Malicious cyber activity could cost the U.S. between $57 billion and $109 billion a year, according to a study from the Council of Economic Advisers.
The study finds that malicious activity is costing the economy up to $109 billion each year, and that most activity directed toward public and private entities manifests as denial of service attacks. It also says that scarce data and insufficient information sharing impede cybersecurity efforts and slow down the development of the cyber insurance market, and firms often share common cyber vulnerabilities, causing cyber threats to be correlated across them.
The report defines malicious cyber activity as anything that seeks to compromise or impair the confidentiality, integrity, or availability of computers, information or communications systems, networks, physical or virtual infrastructure controlled by computers or information systems. It says that cyber threats fall into six broad groups: nation-states, corporate competitors, hacktivists, organized criminal groups, opportunists and company insiders. It quotes Verizon’s 2017 Data Breach Investigations Report, which noted that 75 percent of recent cyber incidents and breaches were caused by outsiders, while 25 percent were performed by internal actors. Overall, 18 percent of threat actors were state-affiliated groups, and 51 percent involved organized criminal groups.
The report goes on to highlight China’s significant role in cyber-enabled IP theft, quoting a 2016 report from FireEye that says China’s cyber threat became “more focused, calculated and still successful at compromising corporate networks.”
An adverse cyber event has huge costs to an organization, according to the report, made up of costs related to loss of IP, reputational damage, loss of strategic information, loss of revenue, cybersecurity fixes and court settlements and fees, among other factors.
It also estimates the cost of an adverse cyber event to a typical publicly-listed U.S. firm, based on data from Thomson Reuters. It states that, on average, firms lost about 0.8 percent of their market value in the seven days following news of an adverse cyber event. The firms in the report’s sample, on average, lost $498 million per adverse cyber event. Unsurprisingly, the report also finds that a cyber attack of the same magnitude will have more impact on a smaller firm than a larger firm, often causing the smaller company, especially if it has few product lines, to go out of business.

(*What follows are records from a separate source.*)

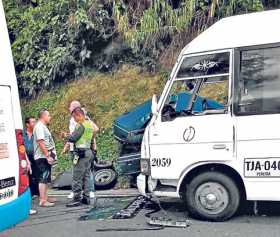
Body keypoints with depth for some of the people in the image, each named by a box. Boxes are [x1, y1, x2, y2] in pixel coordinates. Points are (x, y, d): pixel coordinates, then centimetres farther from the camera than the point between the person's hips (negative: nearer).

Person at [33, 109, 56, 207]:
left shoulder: (43, 126, 19)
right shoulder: (39, 126, -14)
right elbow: (40, 142, -22)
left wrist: (50, 155, 20)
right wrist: (48, 156, -23)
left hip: (46, 157, 10)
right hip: (42, 157, -10)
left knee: (46, 179, 15)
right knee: (43, 178, -9)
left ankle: (45, 197, 23)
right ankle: (42, 201, -7)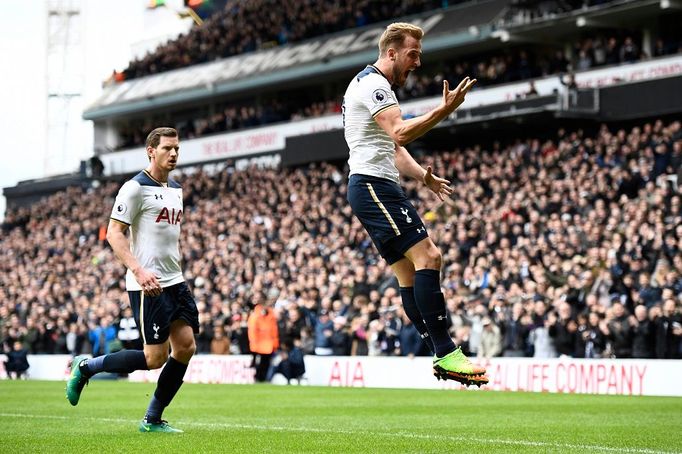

The report found that cyber events that involved IP theft were the most damaging, with firms losing on average 6.32 percent of their market value. DDoS attacks were the next most damaging, with firms losing 2.37 percent of their market value on average. The finance sector, closely followed by manufacturing, government, and healthcare, saw the highest number of security breaches, according to the report.
The study also discusses initiatives from both the private and public sector to tighten up cybersecurity. From the public sector, it highlights the NIST Cybersecurity Framework, and DARPA’s allocation of 10 percent of its research budget ($41.2 million) to cyber sciences. It also cites an estimate from a Morgan Stanley study in 2016, which says that by 2020 cybersecurity will more than double from $56 billion to $128 billion within the private sector.
“Effective public and private-sector efforts to combat this malicious activity would contribute to domestic GDP growth,” the report concludes. “However, the ever-evolving nature and scope of cyber threats suggest that additional and continued efforts are critical, and the cooperation between public and private sectors is key.”